Saat ini Kemenperin lebih memilih untuk memprioritaskan pembahasan SNI untuk produk tembakau yang dipanaskan (heated tobacco product atau HTP), mengingat pembasahan SNI untuk HTP dinilai lebih mudah dibandingkan produk HTPL lainnya.
Ketua Asosiasi Personal Vaporizer Indonesia (APVI) Aryo Andrianto menyatakan, pihaknya telah mengajukan usulan agar pemerintah bisa segera membahas SNI untuk produk HTPL secara keseluruhan, termasuk untuk vape dan rokok putih. Menurut Aryo, pihaknya sudah beberapa kali diundang Kemenperin untuk membahas hal tersebut. Hasilnya SNI untuk HTP akan dibahas lebih dulu di tahun 2020 ini.

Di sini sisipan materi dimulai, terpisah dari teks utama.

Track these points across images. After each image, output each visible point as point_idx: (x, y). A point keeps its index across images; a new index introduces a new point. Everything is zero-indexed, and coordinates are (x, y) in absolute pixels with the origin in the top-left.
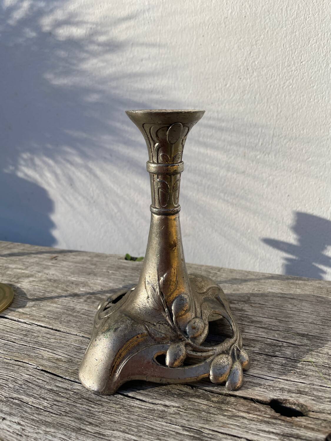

“Memang akhirnya diputuskan SNI untuk HTP dulu yang dibahas. Karena waktu terbatas, efektif cuman tinggal 4 bulan (di 2020), meski sebenarnya yang kita ajukan inginnya semuanya,” kata Aryo dalam keterangan tertulisnya kepada Vapemagz Indonesia.
Menurut pandang dia, pembahasan SNI untuk HTP lebih didahulukan lantaran diklaim lebih sederhana. Produknya masih sedikit, dan pelaku bisnisnya adalah perusahaan-perusahaan besar. Dia memberi contoh Philip Morris dengan brand IQOS serta pemain besar lainnya yakni British American Tobacco (BAT).
Perusahaan-perusahaan besar tersebut, katanya, juga memiliki macam aneka produk termasuk juga menjalankan bisnis rokok putih. “Dengan harapan dapat mempermudah untuk menyusun SNI bagi produk-produk yang lainnya. Mungkin jadi bisa sekalian,” sebut Aryo.
Meski begitu, produk tembakau yang dipanaskan itu sejatinya masih pada taraf uji pasar sehingga belum dikonsumsi dalam jumlah besar. “Contoh iQos sendiri mereka baru masuk dan masih test pasar. Untuk yang lainnya lagi persiapan untuk masuk tahun ini,” imbuh Aryo.
Lebih lanjut, dia membandingkan dengan produk yang sudah ada dan populer lebih dulu, seperti Vape. Menurutnya, produk vape sudah sangat beragam dan pebisnisnya sangat banyak, 95 persen bahkan merupakan pelaku usaha kelas kecil dan menengah atau skala UMKM. Dengan produk dan pebisnis yang begitu banyak, penyusunan standar tak akan mudah dilakukan.
Menurut Aryo, sebuah standarisasi perlu disepakati oleh suara terbanyak dari pebisnis di industri tersebut agar kesepakatan bisa diimplementasikan secara riil. “Kita harus mewakilkan semua brand-nya, Kita inginnya regulasi bisa dijalankan semua pelaku industri. Percuma kita buat standarisasi yang ikut misalnya cuman 10% atau 20 persen atau cuma sebagian kecil,” sambung Aryo.
Dalam suatu industri yang baru, kata dia, adanya regulasi dan standarisasi sangat dibutuhkan. Hal itu penting agar ada kejelasan baik untuk standar produk maupun pengadaan bahan termasuk untuk urusan impor. “Pasti lah semua industri baru yang masih ingin regulasi yang jelas, tidak abu-abu. Jadi kita dorong pemerintah untuk segera membuatnya. Masalah impor, masalah standarisasi, segala macam,” pungkas Aryo.